(Saved entries)
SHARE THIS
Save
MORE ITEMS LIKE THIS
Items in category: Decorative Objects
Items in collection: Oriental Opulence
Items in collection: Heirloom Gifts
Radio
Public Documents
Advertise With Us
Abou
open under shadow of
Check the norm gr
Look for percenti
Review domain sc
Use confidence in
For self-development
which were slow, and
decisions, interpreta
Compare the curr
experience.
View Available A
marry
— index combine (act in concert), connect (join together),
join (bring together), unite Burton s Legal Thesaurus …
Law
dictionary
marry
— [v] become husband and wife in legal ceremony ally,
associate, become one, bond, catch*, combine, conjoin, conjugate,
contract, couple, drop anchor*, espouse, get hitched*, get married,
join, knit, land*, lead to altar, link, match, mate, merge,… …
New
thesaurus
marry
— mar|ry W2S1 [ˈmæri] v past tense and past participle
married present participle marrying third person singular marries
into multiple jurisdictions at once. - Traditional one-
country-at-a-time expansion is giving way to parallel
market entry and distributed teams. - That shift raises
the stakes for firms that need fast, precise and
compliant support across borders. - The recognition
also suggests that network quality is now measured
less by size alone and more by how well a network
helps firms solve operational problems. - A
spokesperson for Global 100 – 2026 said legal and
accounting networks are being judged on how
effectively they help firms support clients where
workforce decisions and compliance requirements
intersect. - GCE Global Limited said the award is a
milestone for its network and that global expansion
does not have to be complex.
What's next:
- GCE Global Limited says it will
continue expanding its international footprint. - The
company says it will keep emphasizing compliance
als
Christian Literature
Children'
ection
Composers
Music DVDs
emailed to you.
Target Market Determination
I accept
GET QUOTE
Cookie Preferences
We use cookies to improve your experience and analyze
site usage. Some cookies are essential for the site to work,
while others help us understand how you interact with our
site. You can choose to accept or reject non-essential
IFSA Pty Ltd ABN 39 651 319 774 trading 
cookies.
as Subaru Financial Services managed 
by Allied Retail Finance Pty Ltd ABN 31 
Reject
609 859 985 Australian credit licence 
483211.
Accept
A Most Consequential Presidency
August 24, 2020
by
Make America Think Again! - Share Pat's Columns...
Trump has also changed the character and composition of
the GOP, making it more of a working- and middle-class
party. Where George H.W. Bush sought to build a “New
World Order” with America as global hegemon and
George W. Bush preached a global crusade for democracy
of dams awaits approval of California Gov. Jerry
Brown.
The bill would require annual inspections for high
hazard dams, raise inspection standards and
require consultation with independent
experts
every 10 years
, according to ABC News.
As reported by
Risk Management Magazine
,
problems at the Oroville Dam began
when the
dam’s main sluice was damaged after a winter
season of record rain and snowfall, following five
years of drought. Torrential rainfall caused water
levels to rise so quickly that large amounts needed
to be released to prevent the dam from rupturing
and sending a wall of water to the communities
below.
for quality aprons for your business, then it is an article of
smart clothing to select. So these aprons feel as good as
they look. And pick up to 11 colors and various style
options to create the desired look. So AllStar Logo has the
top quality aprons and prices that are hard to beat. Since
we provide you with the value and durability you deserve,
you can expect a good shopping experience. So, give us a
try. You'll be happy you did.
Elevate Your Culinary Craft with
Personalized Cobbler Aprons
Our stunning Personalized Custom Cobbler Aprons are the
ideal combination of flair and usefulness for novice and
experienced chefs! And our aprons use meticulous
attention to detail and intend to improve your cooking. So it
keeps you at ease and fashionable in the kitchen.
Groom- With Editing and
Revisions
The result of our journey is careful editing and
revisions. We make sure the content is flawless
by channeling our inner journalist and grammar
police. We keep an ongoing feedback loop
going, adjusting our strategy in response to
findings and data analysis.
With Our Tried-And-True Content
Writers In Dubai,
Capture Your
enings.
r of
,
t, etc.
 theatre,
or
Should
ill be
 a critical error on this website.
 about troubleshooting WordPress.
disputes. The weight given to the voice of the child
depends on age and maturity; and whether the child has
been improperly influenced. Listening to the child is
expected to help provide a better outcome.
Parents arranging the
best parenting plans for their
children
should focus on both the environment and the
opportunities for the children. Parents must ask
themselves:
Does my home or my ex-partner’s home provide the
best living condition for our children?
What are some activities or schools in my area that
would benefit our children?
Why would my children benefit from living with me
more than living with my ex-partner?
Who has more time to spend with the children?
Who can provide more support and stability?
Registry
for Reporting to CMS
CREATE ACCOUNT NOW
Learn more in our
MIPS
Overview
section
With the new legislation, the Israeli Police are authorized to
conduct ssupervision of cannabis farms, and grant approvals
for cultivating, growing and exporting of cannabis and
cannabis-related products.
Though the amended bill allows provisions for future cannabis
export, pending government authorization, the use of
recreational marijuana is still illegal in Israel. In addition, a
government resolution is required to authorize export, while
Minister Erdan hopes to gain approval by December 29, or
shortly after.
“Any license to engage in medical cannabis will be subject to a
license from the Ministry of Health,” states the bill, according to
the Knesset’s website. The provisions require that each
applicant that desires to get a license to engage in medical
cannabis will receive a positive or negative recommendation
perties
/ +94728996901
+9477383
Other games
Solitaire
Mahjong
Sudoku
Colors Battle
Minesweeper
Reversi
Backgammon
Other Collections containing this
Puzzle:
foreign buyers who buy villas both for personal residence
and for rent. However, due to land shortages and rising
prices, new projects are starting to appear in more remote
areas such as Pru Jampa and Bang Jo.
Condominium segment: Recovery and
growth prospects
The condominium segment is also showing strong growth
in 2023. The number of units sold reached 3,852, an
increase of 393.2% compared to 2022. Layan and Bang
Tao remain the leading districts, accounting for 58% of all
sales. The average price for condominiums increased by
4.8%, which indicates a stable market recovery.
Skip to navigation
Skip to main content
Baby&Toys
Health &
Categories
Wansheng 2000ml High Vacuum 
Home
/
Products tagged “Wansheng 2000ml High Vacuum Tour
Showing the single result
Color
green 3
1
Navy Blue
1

* _Assignment_
Update the saved entries by changing every "GCE Global Limited" to "GCE Global Ltd" and leaving all other text unchanged.

* _Written solution_
SHARE THIS
Save
MORE ITEMS LIKE THIS
Items in category: Decorative Objects
Items in collection: Oriental Opulence
Items in collection: Heirloom Gifts
Radio
Public Documents
Advertise With Us
Abou
open under shadow of
Check the norm gr
Look for percenti
Review domain sc
Use confidence in
For self-development
which were slow, and
decisions, interpreta
Compare the curr
experience.
View Available A
marry
— index combine (act in concert), connect (join together),
join (bring together), unite Burton s Legal Thesaurus …
Law
dictionary
marry
— [v] become husband and wife in legal ceremony ally,
associate, become one, bond, catch*, combine, conjoin, conjugate,
contract, couple, drop anchor*, espouse, get hitched*, get married,
join, knit, land*, lead to altar, link, match, mate, merge,… …
New
thesaurus
marry
— mar|ry W2S1 [ˈmæri] v past tense and past participle
married present participle marrying third person singular marries
into multiple jurisdictions at once. - Traditional one-
country-at-a-time expansion is giving way to parallel
market entry and distributed teams. - That shift raises
the stakes for firms that need fast, precise and
compliant support across borders. - The recognition
also suggests that network quality is now measured
less by size alone and more by how well a network
helps firms solve operational problems. - A
spokesperson for Global 100 – 2026 said legal and
accounting networks are being judged on how
effectively they help firms support clients where
workforce decisions and compliance requirements
intersect. - GCE Global Ltd said the award is a
milestone for its network and that global expansion
does not have to be complex.
What's next:
- GCE Global Ltd says it will
continue expanding its international footprint. - The
company says it will keep emphasizing compliance
als
Christian Literature
Children'
ection
Composers
Music DVDs
emailed to you.
Target Market Determination
I accept
GET QUOTE
Cookie Preferences
We use cookies to improve your experience and analyze
site usage. Some cookies are essential for the site to work,
while others help us understand how you interact with our
site. You can choose to accept or reject non-essential
IFSA Pty Ltd ABN 39 651 319 774 trading 
cookies.
as Subaru Financial Services managed 
by Allied Retail Finance Pty Ltd ABN 31 
Reject
609 859 985 Australian credit licence 
483211.
Accept
A Most Consequential Presidency
August 24, 2020
by
Make America Think Again! - Share Pat's Columns...
Trump has also changed the character and composition of
the GOP, making it more of a working- and middle-class
party. Where George H.W. Bush sought to build a “New
World Order” with America as global hegemon and
George W. Bush preached a global crusade for democracy
of dams awaits approval of California Gov. Jerry
Brown.
The bill would require annual inspections for high
hazard dams, raise inspection standards and
require consultation with independent
experts
every 10 years
, according to ABC News.
As reported by
Risk Management Magazine
,
problems at the Oroville Dam began
when the
dam’s main sluice was damaged after a winter
season of record rain and snowfall, following five
years of drought. Torrential rainfall caused water
levels to rise so quickly that large amounts needed
to be released to prevent the dam from rupturing
and sending a wall of water to the communities
below.
for quality aprons for your business, then it is an article of
smart clothing to select. So these aprons feel as good as
they look. And pick up to 11 colors and various style
options to create the desired look. So AllStar Logo has the
top quality aprons and prices that are hard to beat. Since
we provide you with the value and durability you deserve,
you can expect a good shopping experience. So, give us a
try. You'll be happy you did.
Elevate Your Culinary Craft with
Personalized Cobbler Aprons
Our stunning Personalized Custom Cobbler Aprons are the
ideal combination of flair and usefulness for novice and
experienced chefs! And our aprons use meticulous
attention to detail and intend to improve your cooking. So it
keeps you at ease and fashionable in the kitchen.
Groom- With Editing and
Revisions
The result of our journey is careful editing and
revisions. We make sure the content is flawless
by channeling our inner journalist and grammar
police. We keep an ongoing feedback loop
going, adjusting our strategy in response to
findings and data analysis.
With Our Tried-And-True Content
Writers In Dubai,
Capture Your
enings.
r of
,
t, etc.
 theatre,
or
Should
ill be
 a critical error on this website.
 about troubleshooting WordPress.
disputes. The weight given to the voice of the child
depends on age and maturity; and whether the child has
been improperly influenced. Listening to the child is
expected to help provide a better outcome.
Parents arranging the
best parenting plans for their
children
should focus on both the environment and the
opportunities for the children. Parents must ask
themselves:
Does my home or my ex-partner’s home provide the
best living condition for our children?
What are some activities or schools in my area that
would benefit our children?
Why would my children benefit from living with me
more than living with my ex-partner?
Who has more time to spend with the children?
Who can provide more support and stability?
Registry
for Reporting to CMS
CREATE ACCOUNT NOW
Learn more in our
MIPS
Overview
section
With the new legislation, the Israeli Police are authorized to
conduct ssupervision of cannabis farms, and grant approvals
for cultivating, growing and exporting of cannabis and
cannabis-related products.
Though the amended bill allows provisions for future cannabis
export, pending government authorization, the use of
recreational marijuana is still illegal in Israel. In addition, a
government resolution is required to authorize export, while
Minister Erdan hopes to gain approval by December 29, or
shortly after.
“Any license to engage in medical cannabis will be subject to a
license from the Ministry of Health,” states the bill, according to
the Knesset’s website. The provisions require that each
applicant that desires to get a license to engage in medical
cannabis will receive a positive or negative recommendation
perties
/ +94728996901
+9477383
Other games
Solitaire
Mahjong
Sudoku
Colors Battle
Minesweeper
Reversi
Backgammon
Other Collections containing this
Puzzle:
foreign buyers who buy villas both for personal residence
and for rent. However, due to land shortages and rising
prices, new projects are starting to appear in more remote
areas such as Pru Jampa and Bang Jo.
Condominium segment: Recovery and
growth prospects
The condominium segment is also showing strong growth
in 2023. The number of units sold reached 3,852, an
increase of 393.2% compared to 2022. Layan and Bang
Tao remain the leading districts, accounting for 58% of all
sales. The average price for condominiums increased by
4.8%, which indicates a stable market recovery.
Skip to navigation
Skip to main content
Baby&Toys
Health &
Categories
Wansheng 2000ml High Vacuum 
Home
/
Products tagged “Wansheng 2000ml High Vacuum Tour
Showing the single result
Color
green 3
1
Navy Blue
1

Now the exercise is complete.